Bild: Der Einen Leid…
In der 90. Minute hielt Nilla Fischer noch einmal mit aller Kraft die Rübe
dazwischen. Auf der Linie war das, eigentlich hätte Lucy Bronze wohl den
Ausgleich geschossen, aber wieder einmal stand eine Schwedin zwischen
Gegnerinnen und Tor. Fischer wankte nicht einmal, und wenige Minuten später
hatte sich Schweden mit einem 2:1-Sieg über England die Bronzemedaille
erstritten.
Wie so oft mithilfe der streitbaren Kunst der Defensivarbeit, jener also,
die vor drei Jahren die US-Torfrau Hope Solo zum folgenreichen Kommentar
(„ein Haufen Feiglinge“) verleitet hatte. Schön ist es nicht anzusehen,
aber gewiss darf man so spielen.
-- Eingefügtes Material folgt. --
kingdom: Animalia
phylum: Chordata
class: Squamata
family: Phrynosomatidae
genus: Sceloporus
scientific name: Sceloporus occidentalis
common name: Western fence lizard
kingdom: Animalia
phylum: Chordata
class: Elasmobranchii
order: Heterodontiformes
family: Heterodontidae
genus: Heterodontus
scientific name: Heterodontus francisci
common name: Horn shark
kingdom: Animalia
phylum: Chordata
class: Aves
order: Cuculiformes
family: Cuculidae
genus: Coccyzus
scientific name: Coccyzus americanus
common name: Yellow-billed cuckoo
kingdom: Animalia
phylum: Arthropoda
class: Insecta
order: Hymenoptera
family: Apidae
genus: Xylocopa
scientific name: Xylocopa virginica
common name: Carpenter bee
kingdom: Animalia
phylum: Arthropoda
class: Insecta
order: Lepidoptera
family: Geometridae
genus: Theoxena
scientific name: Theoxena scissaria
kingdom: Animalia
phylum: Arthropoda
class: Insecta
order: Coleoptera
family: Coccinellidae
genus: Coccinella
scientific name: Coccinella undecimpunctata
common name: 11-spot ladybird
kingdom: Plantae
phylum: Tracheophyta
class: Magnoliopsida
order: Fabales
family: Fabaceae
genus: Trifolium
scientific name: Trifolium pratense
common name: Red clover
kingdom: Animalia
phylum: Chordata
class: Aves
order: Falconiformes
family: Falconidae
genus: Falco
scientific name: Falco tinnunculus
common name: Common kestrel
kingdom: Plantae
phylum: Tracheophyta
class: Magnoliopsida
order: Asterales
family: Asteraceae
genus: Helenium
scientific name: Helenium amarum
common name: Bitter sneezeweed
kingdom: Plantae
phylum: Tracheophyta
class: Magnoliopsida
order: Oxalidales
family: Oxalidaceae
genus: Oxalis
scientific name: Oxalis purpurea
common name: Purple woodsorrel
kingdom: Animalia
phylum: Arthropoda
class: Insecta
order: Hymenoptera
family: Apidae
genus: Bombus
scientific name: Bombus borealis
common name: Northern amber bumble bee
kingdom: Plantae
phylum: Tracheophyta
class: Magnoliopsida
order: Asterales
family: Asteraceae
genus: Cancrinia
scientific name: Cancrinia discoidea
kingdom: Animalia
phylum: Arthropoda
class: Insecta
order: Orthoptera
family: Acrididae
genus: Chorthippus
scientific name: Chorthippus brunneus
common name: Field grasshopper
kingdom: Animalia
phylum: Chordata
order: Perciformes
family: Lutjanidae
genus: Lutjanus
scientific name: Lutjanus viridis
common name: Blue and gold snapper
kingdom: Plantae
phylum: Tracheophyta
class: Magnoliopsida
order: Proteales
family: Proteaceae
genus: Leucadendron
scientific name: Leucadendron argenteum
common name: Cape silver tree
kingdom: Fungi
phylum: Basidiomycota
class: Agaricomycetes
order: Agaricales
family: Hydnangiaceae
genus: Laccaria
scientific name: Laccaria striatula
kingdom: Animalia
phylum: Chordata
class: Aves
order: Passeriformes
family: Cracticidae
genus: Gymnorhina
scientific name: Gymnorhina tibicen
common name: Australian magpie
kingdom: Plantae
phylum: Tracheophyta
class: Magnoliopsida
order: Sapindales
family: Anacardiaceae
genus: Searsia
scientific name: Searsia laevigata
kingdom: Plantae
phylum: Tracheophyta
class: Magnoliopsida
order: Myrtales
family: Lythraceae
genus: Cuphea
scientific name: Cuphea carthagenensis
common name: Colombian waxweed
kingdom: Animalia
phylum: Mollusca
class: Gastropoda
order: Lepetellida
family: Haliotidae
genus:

Stets schienen zwei Schwedinnen bei jeder
Gegnerin zu stehen, und so wurde es mal wieder eine zähe zweite Hälfte.
Davor war es allerdings ein sehr couragiertes schwedisches Spiel gewesen:
Pressing, flinke Kombinationen, ein Tor von Asllani, ein Traumtor von
Jakobsson – so kam das Team von Peter Gerhardsson in die ideale
Ausgangslage. Um danach nur noch zu tun, was es am besten kann: verteidigen
und verhindern.
„Wir gehen als drittbestes Team der Welt zurück nach Schweden“, verkündete
Sofia Jakobsson nach der Partie; und wenn man so effektiv englische Chancen
unterbindet, muss das wohl stimmen. „Ich wusste, dass wir Großes in
Frankreich erreichen würden“, so Jakobsson, man habe diese Energie. „Wir
sind hart im Kopf, wir haben eine starke Mentalität. Wir sind wie eine
Familie.“ Gerhardsson wird nicht müde, zu berichten, wie viele Freiheiten
er seinen Spielerinnen auf dem Platz lässt.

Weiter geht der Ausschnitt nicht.